Lipid droplets are cellular organelles that store neutral lipids within cells and play a key role in metabolic disease. It has been demonstrated that lipid droplets induce the pathogenesis involved in lipid aggregation such as obesity [22]. Since obesity is related to numerous inflammatory states, many inflammatory mediators are involved in obesity.
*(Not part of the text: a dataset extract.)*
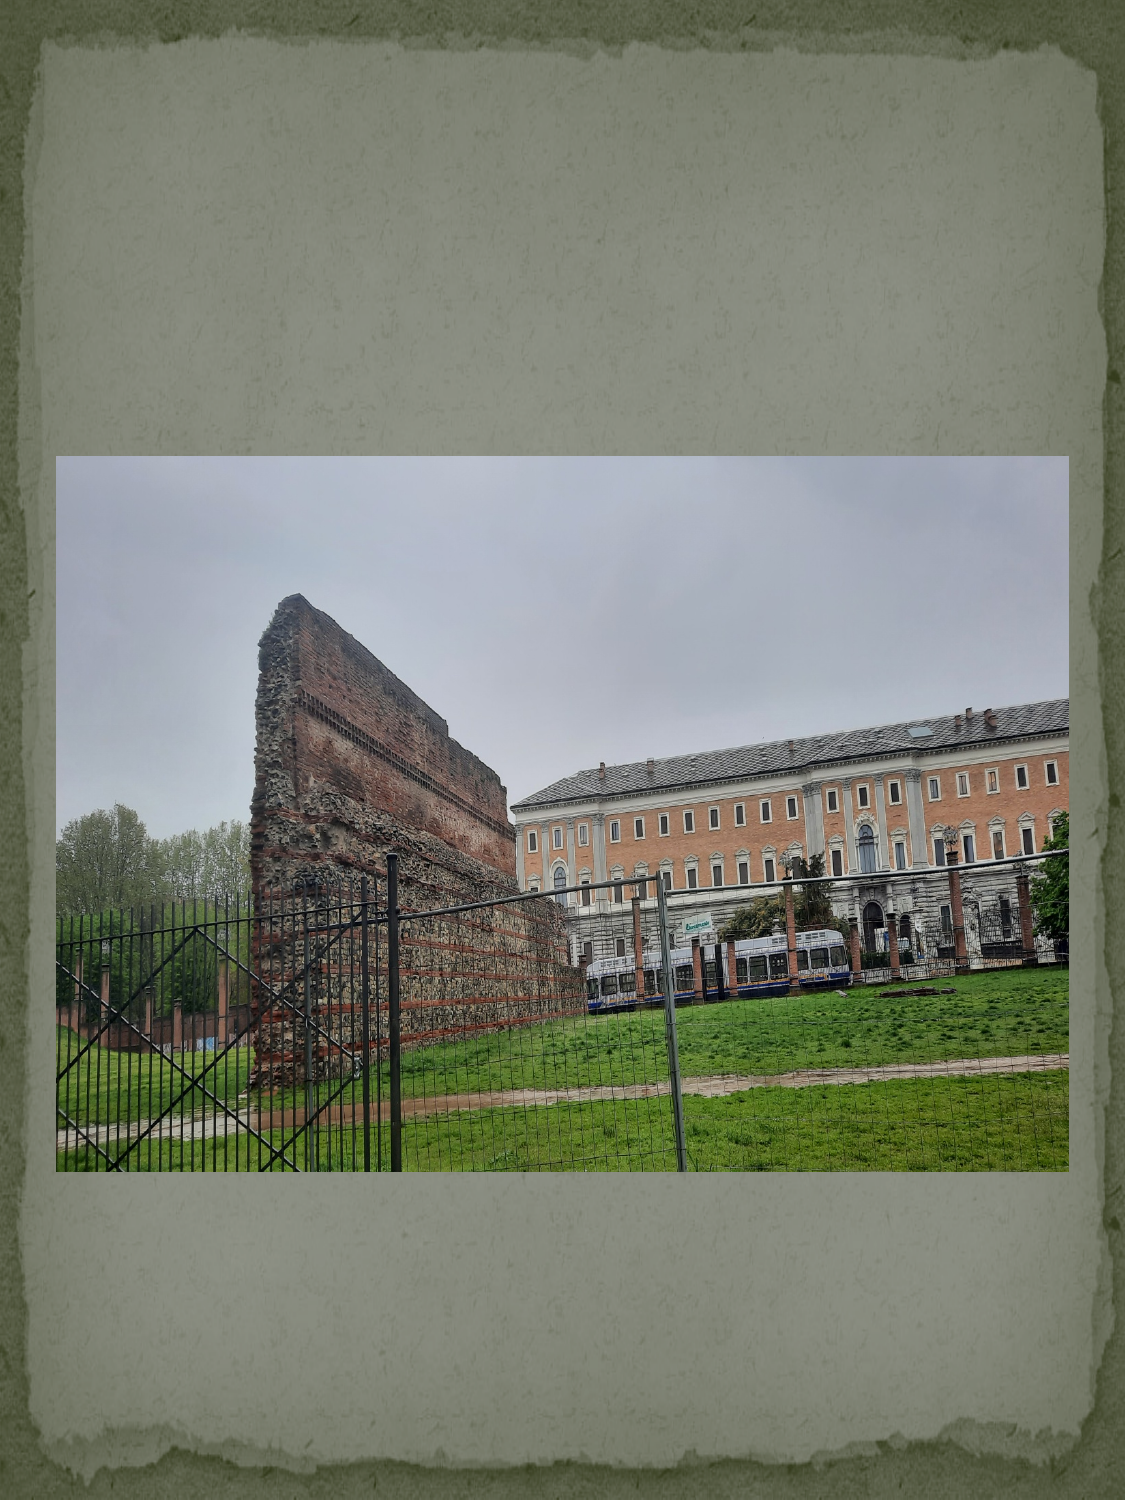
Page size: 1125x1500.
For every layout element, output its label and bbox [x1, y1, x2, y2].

list [58, 458, 1068, 1172]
For example, the number of Th17 cells increased in obesity adipose tissues and obesity exaggerates inflammation via Th17 differentiation [23]. It has been demonstrated that the level of several inflammatory cytokines increases owing to obesity [2426]. Several investigations have shown that the TG levels in lipid droplets increase owing to obesity and lipid droplets induce an inflammatory response [2729]. This study revealed that metformin treatment suppresses the number of lipid droplets in liver tissues and in HepG2 cells. These results indicate the anti-inflammatory effect of metformin.

The role of metformin in inflammatory response has already been investigated in various studies. It has been suggested that metformin ameliorates obesity and improves metabolic dysfunction by reducing body weight and fat mass [3032]. It is also reported that metformin treatment induces FGF21 production [33, 34]. However, this study revealed that metformin attenuates inflammation through the induction of FGF21.

5. Conclusions

We have demonstrated that metformin suppresses high-fat diet-induced obesity and the associated inflammatory response by inducing FGF21 production in obese mice and HepG2 cells. This suggests that metformin could be a useful treatment of obesity.

Abbreviations

FGF21:Fibroblast growth factor 21
AST:Aspartate transaminase
ALT:Alanine transaminase
TG:Triglyceride
CoxIV:Cytochrome c oxidase subunit 4
ITT:Insulin tolerance test
GTT:Glucose tolerance test
WAT:White adipose tissue
BAT:Brown adipose tissue
IL:Interleukin.

Conflict of Interests

The authors declare no potential conflict of interests with respect to the research, authorship, and/or publication of this paper.

Authors’ Contribution

Eun Kyung Kim conceived and designed the study as well as analyzed and interpreted the data and wrote the paper. Mi-La Cho designed the experiments, analyzed the data, and supervised the study. Seung Hoon Lee and Joo Yeon Jhun performed experiments for data acquisition and performed the statistical analysis. Jae Kyeong Byun, Jeong Hee Jeong, Seon-Young Lee, and Jae Kyung Kim share primary responsibility for final content. All authors have read and approved the final version of this paper.

Acknowledgments

This research was supported by the Bio & Medical Technology Development Program of the National Research Foundation (NRF) funded by the Korean government (MEST) (no. 2012M3A9C6049783). This work was supported by a grant of Moon Seok from the Korean Society for the Study Obesity (C.M.L., 2013). This research was supported by Basic Science Research Program through the National Research Foundation of Korea (NRF) funded by the Ministry of Education, Science and Technology (2013R1A1A2011680).